ABOUT THIS TASK: Which lines below contain the string "option"? Gather each of them in full, matching case exactly.

PROVIDED RECORDS:
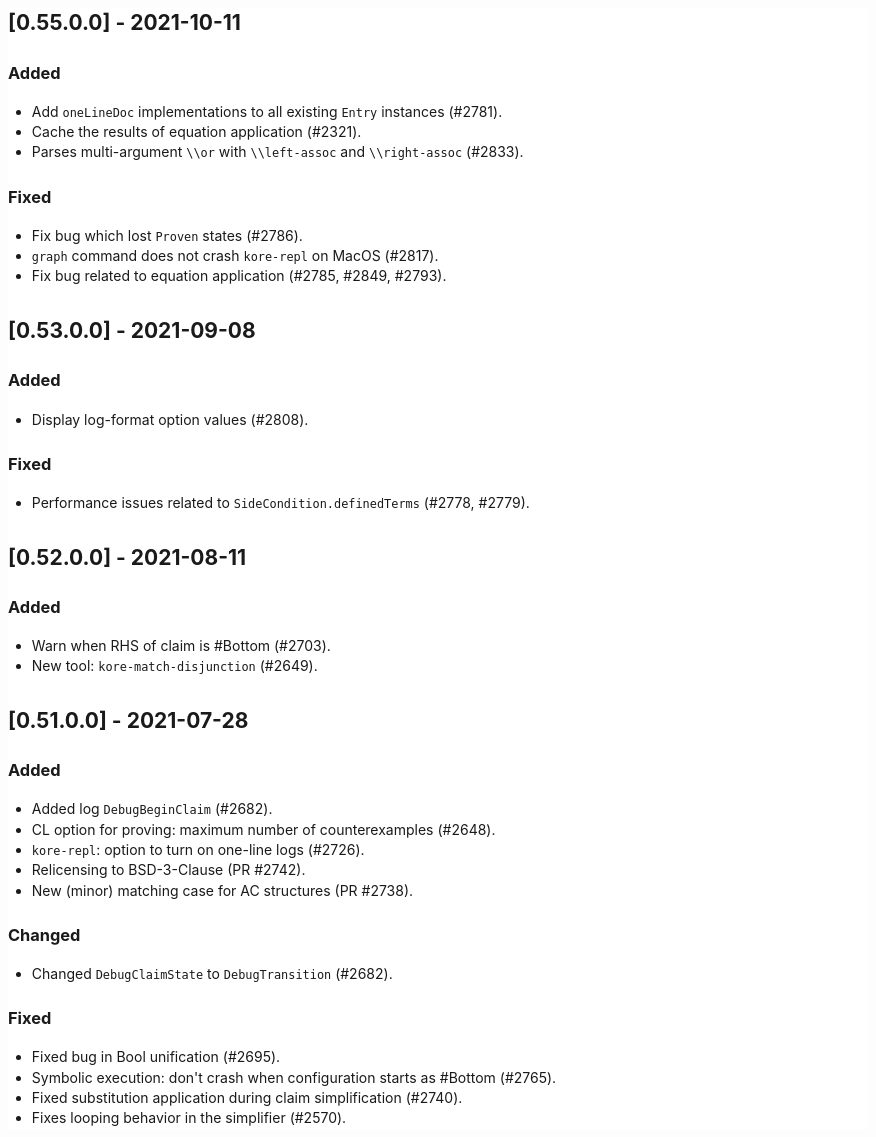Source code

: ## [0.55.0.0] - 2021-10-11

### Added

- Add `oneLineDoc` implementations to all existing `Entry` instances (#2781).
- Cache the results of equation application (#2321).
- Parses multi-argument `\\or` with `\\left-assoc` and `\\right-assoc` (#2833).

### Fixed

- Fix bug which lost `Proven` states (#2786).
- `graph` command does not crash `kore-repl` on MacOS (#2817).
- Fix bug related to equation application (#2785, #2849, #2793).

## [0.53.0.0] - 2021-09-08

### Added

- Display log-format option values (#2808).

### Fixed

- Performance issues related to `SideCondition.definedTerms` (#2778, #2779).

## [0.52.0.0] - 2021-08-11

### Added

- Warn when RHS of claim is #Bottom (#2703).
- New tool: `kore-match-disjunction` (#2649).

## [0.51.0.0] - 2021-07-28

### Added

- Added log `DebugBeginClaim` (#2682).
- CL option for proving: maximum number of counterexamples (#2648).
- `kore-repl`: option to turn on one-line logs (#2726).
- Relicensing to BSD-3-Clause (PR #2742).
- New (minor) matching case for AC structures (PR #2738).

### Changed

- Changed `DebugClaimState` to `DebugTransition` (#2682).

### Fixed

- Fixed bug in Bool unification (#2695).
- Symbolic execution: don't crash when configuration starts as #Bottom (#2765).
- Fixed substitution application during claim simplification (#2740).
- Fixes looping behavior in the simplifier (#2570).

TASK RESPONSE:
- Display log-format option values (#2808).
- CL option for proving: maximum number of counterexamples (#2648).
- `kore-repl`: option to turn on one-line logs (#2726).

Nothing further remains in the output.